Fein v Fein
2014 NY Slip Op 00201 [113 AD3d 647]
January 15, 2014
Appellate Division, Second Department
Published by New York State Law Reporting Bureau pursuant to Judiciary Law § 431.
As corrected through Wednesday, March 5, 2014


Mitchell Fein, Respondent,
v
Julie Fein, Appellant.

[*1] DelBello Donnellan Weingarten Wise & Wiederkehr, LLP, White Plains, N.Y. (Evan Wiederkehr of counsel), for appellant.

Jeffrey S. Schecter & Associates, P.C., Garden City, N.Y. (Bryce R. Levine of counsel), for respondent.

In an action for a divorce and ancillary relief, the defendant appeals, as limited by her brief, from stated portions of a judgment of the Supreme Court, Westchester County (Tolbert, J.), dated December 22, 2011, which, upon a decision of the same court dated November 10, 2011, made after a nonjury trial, inter alia, directed the plaintiff to pay child support in the sum of only $450 per week and maintenance in the sum of only $346.15 per week for three years.

Ordered that the judgment is affirmed insofar as appealed from, with costs.

The parties were married in 1993 and have three children, born in 1994, 1996, and 1998, respectively. The plaintiff worked as a trader in the financial industry before losing his job in late 2009, and the defendant stayed at home with the children. The plaintiff commenced this action for a divorce and ancillary relief in March 2009, and the matter proceeded to a nonjury trial in June 2011.

Contrary to the defendant's contentions, the Supreme Court did not improvidently exercise its discretion in imputing to the plaintiff an annual income of only $125,000 for the purpose of calculating child support, given the plaintiff's current employment situation, his future earning capacity, and the evidence presented relating to additional streams of income (see Haagen-Islami v Islami, 96 AD3d 1004 [2012]). In addition, the court properly imputed an annual income of $65,000 to the defendant (see Domestic Relations Law § 240 [1-b] [b] [5] [iv] [D]).

Contrary to the defendant's further contention, the Supreme Court's determination to calculate the parties' child support obligations based on the $130,000 statutory cap is adequately supported by the record, and was not an improvident exercise of discretion (see generally Matter of Cassano v Cassano, 85 NY2d 649 [1995]; Iarocci v Iarocci, 98 AD3d 999 [2012]).

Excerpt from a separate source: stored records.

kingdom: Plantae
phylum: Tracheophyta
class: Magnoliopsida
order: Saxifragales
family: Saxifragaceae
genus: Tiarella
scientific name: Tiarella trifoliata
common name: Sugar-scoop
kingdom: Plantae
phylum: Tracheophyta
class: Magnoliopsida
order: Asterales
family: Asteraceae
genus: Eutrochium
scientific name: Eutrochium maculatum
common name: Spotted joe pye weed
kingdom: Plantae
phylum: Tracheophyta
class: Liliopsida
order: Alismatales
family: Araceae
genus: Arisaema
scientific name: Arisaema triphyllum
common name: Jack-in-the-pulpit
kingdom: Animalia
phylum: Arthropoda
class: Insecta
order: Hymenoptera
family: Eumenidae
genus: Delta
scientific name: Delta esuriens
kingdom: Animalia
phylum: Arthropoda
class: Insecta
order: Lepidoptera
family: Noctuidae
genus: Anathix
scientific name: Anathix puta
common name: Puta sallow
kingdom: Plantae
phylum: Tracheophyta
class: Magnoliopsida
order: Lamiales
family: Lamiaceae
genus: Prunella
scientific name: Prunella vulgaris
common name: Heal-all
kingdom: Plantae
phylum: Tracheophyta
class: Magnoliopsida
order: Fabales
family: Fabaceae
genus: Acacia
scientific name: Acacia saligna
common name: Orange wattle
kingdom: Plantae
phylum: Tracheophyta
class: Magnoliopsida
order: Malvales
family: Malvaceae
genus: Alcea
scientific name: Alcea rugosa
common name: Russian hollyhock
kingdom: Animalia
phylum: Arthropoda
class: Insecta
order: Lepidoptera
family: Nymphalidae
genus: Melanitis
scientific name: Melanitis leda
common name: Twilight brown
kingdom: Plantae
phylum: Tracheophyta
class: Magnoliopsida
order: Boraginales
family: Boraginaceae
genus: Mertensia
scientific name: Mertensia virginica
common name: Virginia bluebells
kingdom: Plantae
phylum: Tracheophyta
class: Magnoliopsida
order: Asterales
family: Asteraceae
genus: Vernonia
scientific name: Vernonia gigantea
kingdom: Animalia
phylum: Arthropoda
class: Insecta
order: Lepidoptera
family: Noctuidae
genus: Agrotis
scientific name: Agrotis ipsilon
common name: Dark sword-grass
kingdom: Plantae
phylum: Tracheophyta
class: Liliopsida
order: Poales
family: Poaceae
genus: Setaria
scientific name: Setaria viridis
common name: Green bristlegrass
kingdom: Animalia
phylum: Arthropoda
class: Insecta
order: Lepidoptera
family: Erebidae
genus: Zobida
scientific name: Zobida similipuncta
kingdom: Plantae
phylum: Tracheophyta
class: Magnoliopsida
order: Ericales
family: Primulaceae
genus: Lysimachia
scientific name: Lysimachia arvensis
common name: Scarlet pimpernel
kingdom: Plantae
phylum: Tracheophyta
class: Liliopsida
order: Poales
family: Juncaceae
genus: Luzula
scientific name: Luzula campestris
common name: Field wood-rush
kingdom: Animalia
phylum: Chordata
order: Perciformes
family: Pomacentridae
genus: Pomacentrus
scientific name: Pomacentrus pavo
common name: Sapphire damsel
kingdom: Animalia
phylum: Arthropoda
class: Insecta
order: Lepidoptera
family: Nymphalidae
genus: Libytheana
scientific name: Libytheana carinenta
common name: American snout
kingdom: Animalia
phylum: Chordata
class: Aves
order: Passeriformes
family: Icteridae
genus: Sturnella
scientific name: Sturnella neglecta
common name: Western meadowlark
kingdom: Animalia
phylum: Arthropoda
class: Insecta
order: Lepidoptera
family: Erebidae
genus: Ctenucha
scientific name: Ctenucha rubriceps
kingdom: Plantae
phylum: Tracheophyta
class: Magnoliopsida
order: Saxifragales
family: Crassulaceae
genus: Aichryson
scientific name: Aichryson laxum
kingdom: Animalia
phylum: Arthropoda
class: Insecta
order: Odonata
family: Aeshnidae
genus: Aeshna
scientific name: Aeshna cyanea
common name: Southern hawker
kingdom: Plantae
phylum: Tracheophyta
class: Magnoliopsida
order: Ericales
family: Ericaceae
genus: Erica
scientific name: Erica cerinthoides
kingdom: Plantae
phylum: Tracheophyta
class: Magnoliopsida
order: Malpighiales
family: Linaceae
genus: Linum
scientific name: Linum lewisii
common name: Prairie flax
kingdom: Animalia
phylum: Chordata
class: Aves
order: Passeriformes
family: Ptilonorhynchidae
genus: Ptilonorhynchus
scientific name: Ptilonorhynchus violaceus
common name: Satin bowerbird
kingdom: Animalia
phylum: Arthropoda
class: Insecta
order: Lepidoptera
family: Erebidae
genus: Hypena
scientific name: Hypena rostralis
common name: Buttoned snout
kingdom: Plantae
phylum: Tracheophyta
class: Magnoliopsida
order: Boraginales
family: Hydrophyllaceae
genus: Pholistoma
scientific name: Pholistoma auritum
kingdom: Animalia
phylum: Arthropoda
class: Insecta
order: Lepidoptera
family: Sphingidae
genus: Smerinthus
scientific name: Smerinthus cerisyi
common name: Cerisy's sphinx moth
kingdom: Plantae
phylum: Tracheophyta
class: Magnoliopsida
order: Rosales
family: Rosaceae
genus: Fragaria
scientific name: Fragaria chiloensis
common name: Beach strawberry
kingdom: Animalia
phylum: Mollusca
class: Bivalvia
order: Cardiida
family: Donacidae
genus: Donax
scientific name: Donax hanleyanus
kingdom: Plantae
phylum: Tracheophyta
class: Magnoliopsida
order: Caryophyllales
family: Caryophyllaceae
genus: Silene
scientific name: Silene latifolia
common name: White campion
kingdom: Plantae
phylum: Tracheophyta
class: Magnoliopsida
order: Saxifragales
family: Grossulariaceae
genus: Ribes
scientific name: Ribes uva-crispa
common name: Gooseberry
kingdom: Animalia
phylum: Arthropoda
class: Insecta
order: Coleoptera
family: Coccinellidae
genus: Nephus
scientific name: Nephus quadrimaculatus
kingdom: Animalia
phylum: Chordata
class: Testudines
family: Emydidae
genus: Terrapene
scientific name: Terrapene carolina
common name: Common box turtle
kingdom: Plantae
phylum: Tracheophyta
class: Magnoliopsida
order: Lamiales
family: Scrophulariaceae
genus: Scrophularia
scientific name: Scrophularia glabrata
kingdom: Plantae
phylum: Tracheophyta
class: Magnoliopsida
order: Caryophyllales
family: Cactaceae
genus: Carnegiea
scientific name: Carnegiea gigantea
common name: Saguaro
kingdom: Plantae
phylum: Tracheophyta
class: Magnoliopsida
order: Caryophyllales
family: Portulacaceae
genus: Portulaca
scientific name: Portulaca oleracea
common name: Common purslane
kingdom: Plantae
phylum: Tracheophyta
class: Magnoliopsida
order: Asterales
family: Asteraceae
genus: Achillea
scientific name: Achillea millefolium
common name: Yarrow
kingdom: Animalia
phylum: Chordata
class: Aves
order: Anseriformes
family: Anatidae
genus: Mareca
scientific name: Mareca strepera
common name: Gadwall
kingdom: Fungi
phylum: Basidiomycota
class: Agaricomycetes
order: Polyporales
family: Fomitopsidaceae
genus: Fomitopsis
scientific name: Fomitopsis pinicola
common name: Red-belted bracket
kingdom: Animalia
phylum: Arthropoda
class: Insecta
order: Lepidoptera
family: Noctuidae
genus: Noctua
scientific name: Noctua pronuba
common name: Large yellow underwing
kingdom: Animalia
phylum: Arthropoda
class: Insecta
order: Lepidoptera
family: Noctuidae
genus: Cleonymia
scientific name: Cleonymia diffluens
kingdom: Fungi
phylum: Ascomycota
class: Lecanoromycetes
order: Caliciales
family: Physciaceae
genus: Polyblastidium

We also reject the defendant's contention that the amount and duration of the maintenance award was inadequate. "[T]he amount and duration of maintenance is a matter committed to the sound discretion of the trial court, and every case must be determined on its own [*2]unique facts" (Wortman v Wortman, 11 AD3d 604, 606 [2004]). Here, under the totality of the circumstances, including the fact that the defendant is college educated and capable of seeking employment, the Supreme Court's award of maintenance in the sum of $346.15 per week for three years is adequate in amount and duration (see Groesbeck v Groesbeck, 51 AD3d 722 [2008]).

The defendant's remaining contentions are without merit. Mastro, J.P., Leventhal, Austin and Sgroi, JJ., concur.